O presidente dos Estados Unidos, Donald Trump, ameaçou iniciar uma guerra tarifária contra países que vendem petróleo a Cuba ao assinar, nesta quinta-feira (29), uma ordem executiva que autoriza a imposição de tarifas comerciais contra esses parceiros.
A medida é justificada pela Casa Branca como necessária para a “segurança nacional”, mas foi classificada pelo governo cubano como um “ato brutal de agressão”.
A decisão amplia a pressão sobre Havana em um momento de forte crise energética. Cuba hoje não consegue suprir sequer metade de suas necessidades de eletricidade e enfrenta escassez de combustível há pelo menos três anos, sob o embargo imposto pelos Estados Unidos desde 1962.
Segundo o texto divulgado pela Casa Branca, a ordem executiva responde a uma “emergência nacional” e autoriza o governo americano a iniciar “um processo para impor tarifas às mercadorias de países que vendem ou, de outra forma, fornecem petróleo para Cuba, protegendo, assim, a segurança nacional e a política externa dos Estados Unidos”.
O documento não especifica quais países podem ser afetados nem estabelece o percentual das tarifas. A Casa Branca afirma apenas que “poderá ser imposta uma tarifa adicional ad valorem (de acordo com o valor) sobre as importações de bens que sejam produtos de um país estrangeiro que venda ou forneça, direta ou indiretamente, qualquer tipo de petróleo a Cuba”.
A ordem prevê ainda que o presidente poderá rever a decisão “se Cuba ou os países afetados adotarem passos significativos para enfrentar a ameaça ou se alinharem aos objetivos de segurança nacional e política externa dos Estados Unidos”.
Reação do governo cubano
Na noite de quinta-feira, Havana reagiu com dureza. O chanceler cubano, Bruno Rodríguez, classificou a medida como um ataque direto ao país.
“Denunciamos ao mundo este ato brutal de agressão contra Cuba e seu povo, que há mais de 65 anos são submetidos ao mais prolongado e cruel bloqueio econômico jamais aplicado contra uma nação inteira”, escreveu Rodríguez no X.
Segundo o ministro, a ordem executiva contém “uma longa lista de mentiras que pretendem apresentar Cuba como uma ameaça que não é”.
Condenamos en los términos más firmes la nueva escalada de #EEUU contra #Cuba.
Ahora se propone imponer un bloqueo total a los suministros de combustible a nuestro país.
Para justificarlo, se apoya en una larga lista de mentiras que pretenden presentar a Cuba como una amenaza…
— Bruno Rodríguez P (@BrunoRguezP) January 30, 2026
Acusações
A Casa Branca voltou a reiterar críticas históricas ao governo cubano, acusando Havana de “alinhar-se e apoiar vários países, organizações terroristas internacionais e atores hostis aos Estados Unidos”, citando Rússia, China, Irã, Hamas e Hezbollah.
O texto também acusa Cuba de “desestabilizar a região por meio da imigração e da violência” e de “propagar suas ideias, seus programas e suas práticas comunistas”.
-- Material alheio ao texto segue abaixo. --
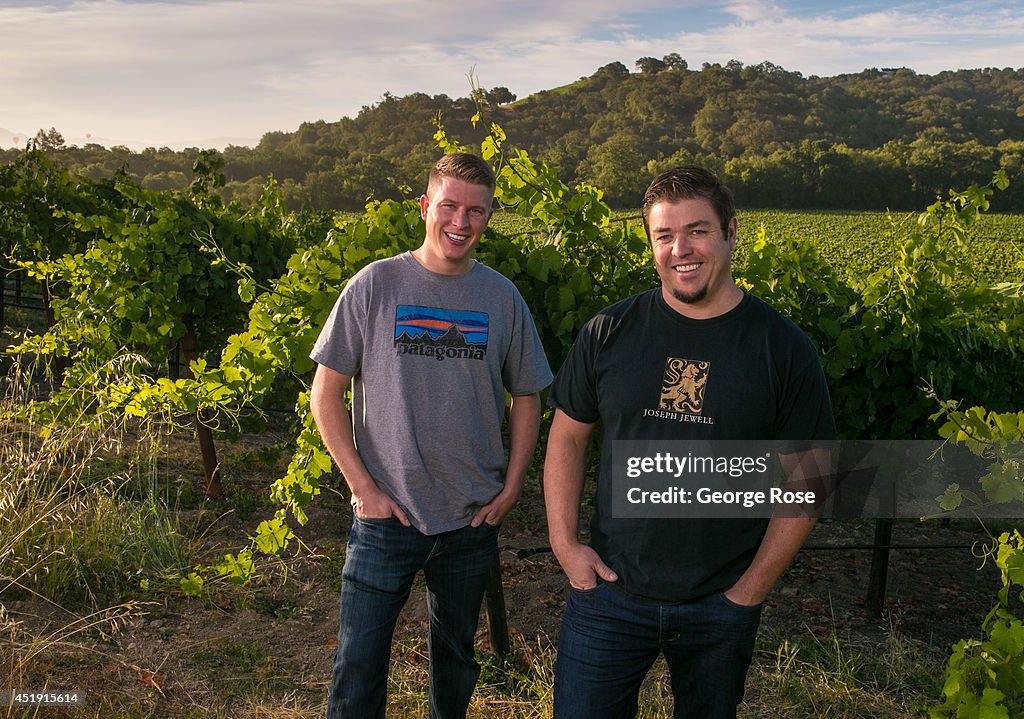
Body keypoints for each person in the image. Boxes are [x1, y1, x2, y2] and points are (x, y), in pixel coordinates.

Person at [543, 166, 835, 719]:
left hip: (720, 602)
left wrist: (749, 592)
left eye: (698, 231)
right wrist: (565, 545)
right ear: (651, 243)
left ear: (729, 231)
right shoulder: (609, 332)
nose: (681, 249)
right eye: (664, 236)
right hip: (607, 594)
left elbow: (809, 479)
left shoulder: (782, 348)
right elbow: (567, 440)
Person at [309, 153, 553, 719]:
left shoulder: (502, 298)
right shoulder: (375, 285)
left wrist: (512, 486)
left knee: (456, 659)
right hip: (384, 517)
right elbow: (326, 395)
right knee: (359, 661)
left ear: (489, 218)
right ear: (425, 207)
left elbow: (528, 396)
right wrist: (364, 489)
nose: (461, 223)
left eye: (476, 212)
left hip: (470, 517)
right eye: (449, 206)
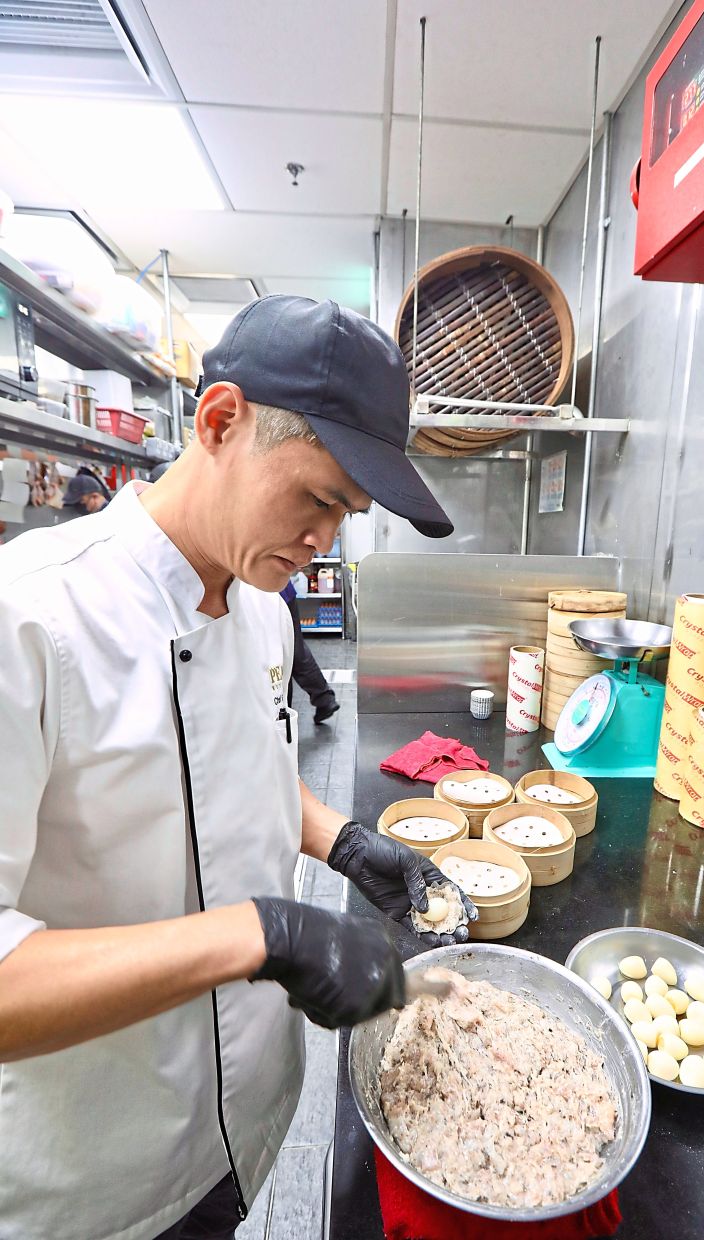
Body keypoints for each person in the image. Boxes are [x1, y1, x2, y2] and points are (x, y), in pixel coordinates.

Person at [0, 296, 476, 1240]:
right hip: (102, 1171)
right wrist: (261, 936)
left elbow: (228, 769)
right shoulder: (35, 618)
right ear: (220, 421)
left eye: (348, 515)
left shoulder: (262, 603)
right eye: (319, 499)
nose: (323, 543)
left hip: (243, 1125)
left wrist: (341, 840)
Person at [280, 577, 340, 723]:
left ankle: (283, 716)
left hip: (272, 595)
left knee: (284, 655)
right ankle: (323, 699)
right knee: (293, 649)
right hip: (281, 590)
Após a operação militar que resultou no sequestro do presidente venezuelano Nicolás Maduro, Trump já havia advertido que Cuba deveria negociar “antes que seja tarde demais”. Com a mudança no controle do setor petrolífero da Venezuela, Washington passou a ter influência direta sobre uma das principais fontes de abastecimento energético da ilha.
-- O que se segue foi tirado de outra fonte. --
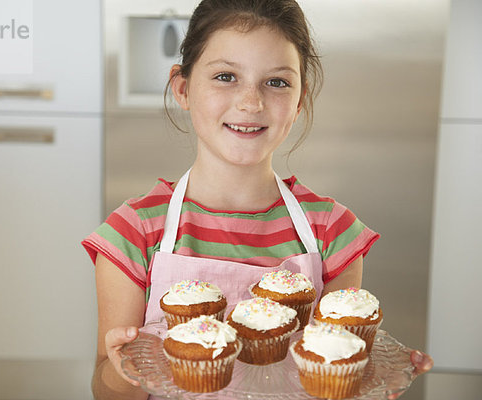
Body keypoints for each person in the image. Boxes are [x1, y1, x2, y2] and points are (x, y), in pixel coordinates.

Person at [82, 1, 433, 399]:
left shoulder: (332, 230)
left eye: (277, 82)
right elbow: (106, 392)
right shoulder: (134, 230)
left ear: (300, 100)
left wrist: (367, 379)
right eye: (226, 76)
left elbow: (334, 370)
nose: (251, 102)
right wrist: (120, 368)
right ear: (182, 88)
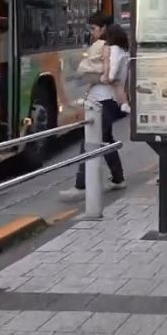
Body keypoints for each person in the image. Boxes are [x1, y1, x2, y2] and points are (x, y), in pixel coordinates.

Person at [62, 14, 126, 200]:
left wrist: (96, 74)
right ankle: (117, 178)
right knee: (104, 138)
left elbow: (108, 74)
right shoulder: (115, 48)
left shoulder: (107, 48)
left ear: (104, 28)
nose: (92, 33)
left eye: (94, 29)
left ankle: (82, 185)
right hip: (106, 99)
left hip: (104, 99)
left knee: (90, 141)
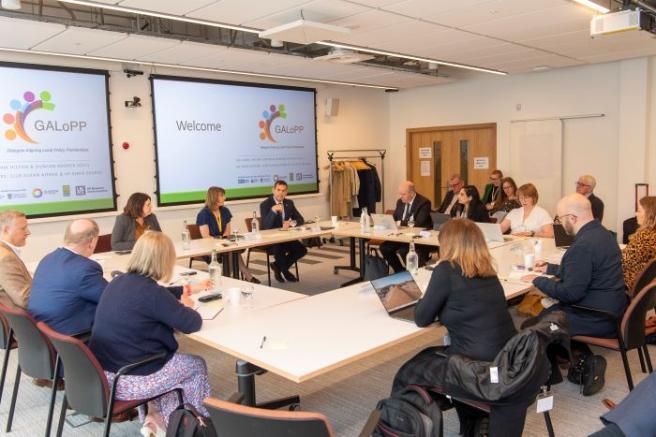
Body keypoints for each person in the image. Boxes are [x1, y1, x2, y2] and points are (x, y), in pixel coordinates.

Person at [392, 219, 518, 434]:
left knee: (407, 372)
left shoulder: (446, 270)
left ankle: (400, 426)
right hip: (505, 357)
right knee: (433, 356)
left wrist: (421, 298)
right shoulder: (488, 269)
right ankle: (475, 421)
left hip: (473, 366)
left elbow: (422, 318)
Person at [89, 231, 210, 436]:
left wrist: (183, 290)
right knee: (195, 365)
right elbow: (191, 323)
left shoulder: (119, 281)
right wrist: (188, 305)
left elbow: (156, 296)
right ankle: (193, 426)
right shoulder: (152, 293)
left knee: (171, 366)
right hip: (131, 380)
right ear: (164, 260)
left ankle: (158, 419)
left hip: (104, 374)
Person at [522, 194, 627, 393]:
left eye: (559, 219)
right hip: (611, 308)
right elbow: (584, 271)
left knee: (533, 327)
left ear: (572, 218)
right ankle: (582, 362)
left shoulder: (582, 246)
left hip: (595, 316)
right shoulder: (604, 234)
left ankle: (549, 379)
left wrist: (537, 280)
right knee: (547, 317)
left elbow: (570, 293)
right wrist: (550, 269)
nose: (559, 224)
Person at [28, 219, 107, 335]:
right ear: (92, 242)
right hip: (69, 335)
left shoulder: (48, 258)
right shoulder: (85, 268)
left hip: (43, 331)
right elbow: (110, 299)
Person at [196, 186, 260, 284]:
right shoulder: (203, 214)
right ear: (214, 197)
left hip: (223, 244)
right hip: (209, 247)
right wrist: (222, 242)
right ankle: (242, 277)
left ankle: (228, 278)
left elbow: (227, 232)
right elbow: (206, 237)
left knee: (233, 250)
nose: (224, 198)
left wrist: (224, 242)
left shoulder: (225, 211)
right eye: (221, 195)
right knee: (232, 251)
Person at [259, 180, 307, 283]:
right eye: (278, 190)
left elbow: (300, 219)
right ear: (273, 190)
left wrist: (291, 223)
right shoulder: (265, 204)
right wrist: (273, 211)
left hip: (286, 237)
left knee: (302, 249)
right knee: (279, 248)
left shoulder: (289, 203)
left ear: (286, 192)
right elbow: (266, 226)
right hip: (270, 240)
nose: (280, 193)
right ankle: (285, 271)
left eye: (283, 191)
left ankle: (277, 266)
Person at [380, 181, 432, 273]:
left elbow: (418, 223)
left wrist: (399, 223)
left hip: (418, 237)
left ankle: (418, 273)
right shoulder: (400, 202)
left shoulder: (424, 203)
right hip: (401, 235)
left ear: (411, 193)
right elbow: (394, 218)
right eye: (400, 194)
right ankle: (399, 271)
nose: (401, 197)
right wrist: (386, 222)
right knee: (385, 248)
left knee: (404, 250)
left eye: (403, 194)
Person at [621, 196, 656, 291]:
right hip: (644, 287)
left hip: (629, 285)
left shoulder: (643, 237)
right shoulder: (652, 235)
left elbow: (624, 263)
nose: (636, 213)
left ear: (649, 214)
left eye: (639, 210)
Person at [0, 210, 31, 309]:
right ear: (6, 230)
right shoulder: (6, 258)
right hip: (26, 320)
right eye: (23, 228)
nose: (28, 232)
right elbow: (24, 300)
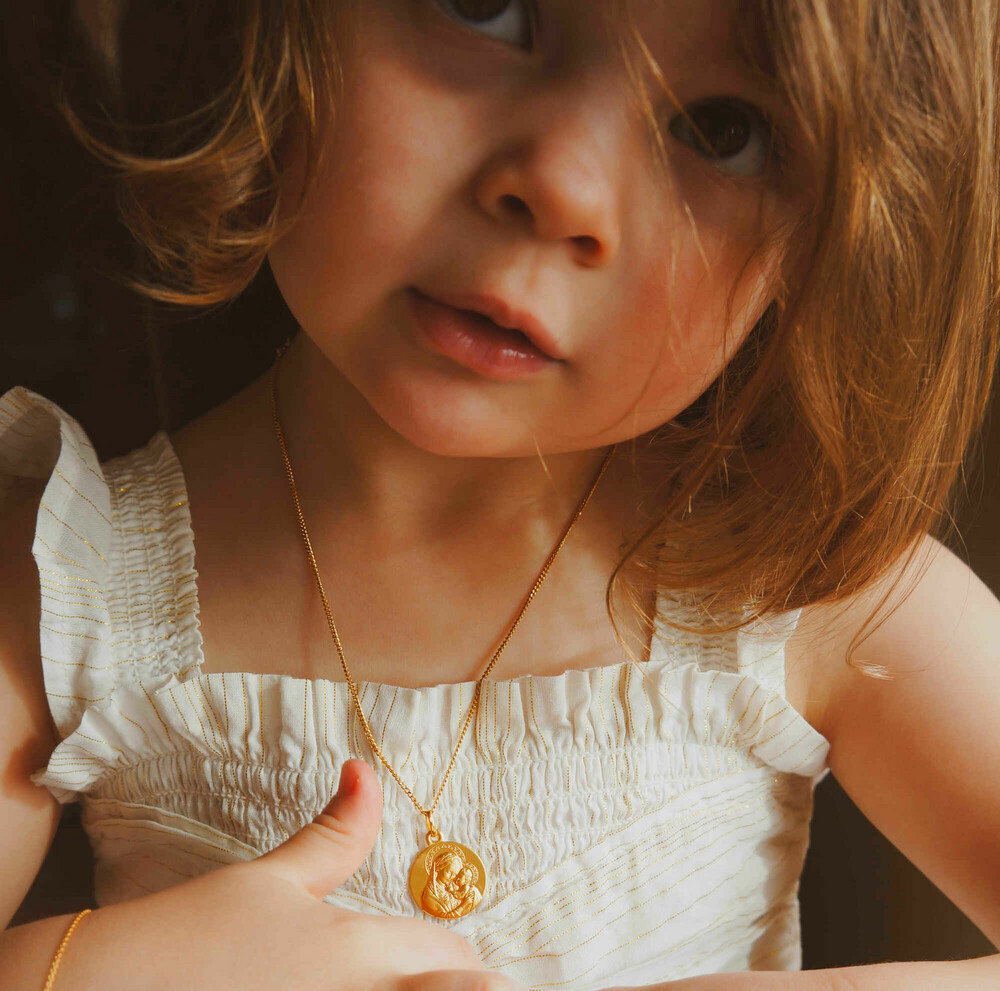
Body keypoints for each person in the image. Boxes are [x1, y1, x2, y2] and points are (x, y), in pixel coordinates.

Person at [1, 0, 999, 989]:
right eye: (490, 11)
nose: (560, 186)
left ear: (823, 240)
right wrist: (73, 971)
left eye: (721, 132)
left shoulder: (813, 586)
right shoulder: (62, 587)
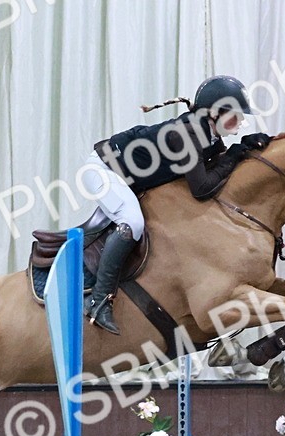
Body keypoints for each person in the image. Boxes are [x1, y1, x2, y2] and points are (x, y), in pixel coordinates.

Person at [81, 75, 271, 334]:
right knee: (132, 223)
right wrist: (237, 153)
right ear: (214, 113)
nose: (240, 122)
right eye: (235, 115)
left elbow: (215, 168)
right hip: (103, 170)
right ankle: (99, 299)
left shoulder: (208, 133)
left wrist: (245, 150)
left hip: (128, 175)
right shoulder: (188, 134)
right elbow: (202, 188)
A ameaça tarifária ocorre em um momento delicado para Cuba. Além da perda do fornecimento venezuelano, a ilha depende atualmente do petróleo enviado pelo México. Entre janeiro e setembro do ano passado, a estatal mexicana Pemex exportou para Cuba 17.200 barris diários de petróleo bruto e 2.000 barris de derivados, totalizando cerca de US$ 400 milhões, segundo dados oficiais.
Mesmo diante da nova ordem executiva dos Estados Unidos, a presidente mexicana, Claudia Sheinbaum, reiterou na quinta-feira que seu governo continuará sendo “solidário” com Cuba.
Crueldade
O episódio expõe um Estados Unidos encurralado diante das transformações do século, que troca diplomacia por coerção e tenta impor vontade pela via mais baixa. Ao recorrer à violência econômica, ao achaque comercial e à intimidação de terceiros para sufocar um país já castigado por décadas de bloqueio, Washington revela menos força do que medo de perder centralidade. Trata-se de uma política externa que normaliza o castigo coletivo, despreza o direito internacional e instrumentaliza a miséria como método. A autodeterminação dos povos não é barganha nem ameaça velada, é princípio a ser respeitado, e violá-lo dessa forma corrói qualquer pretensão de liderança moral.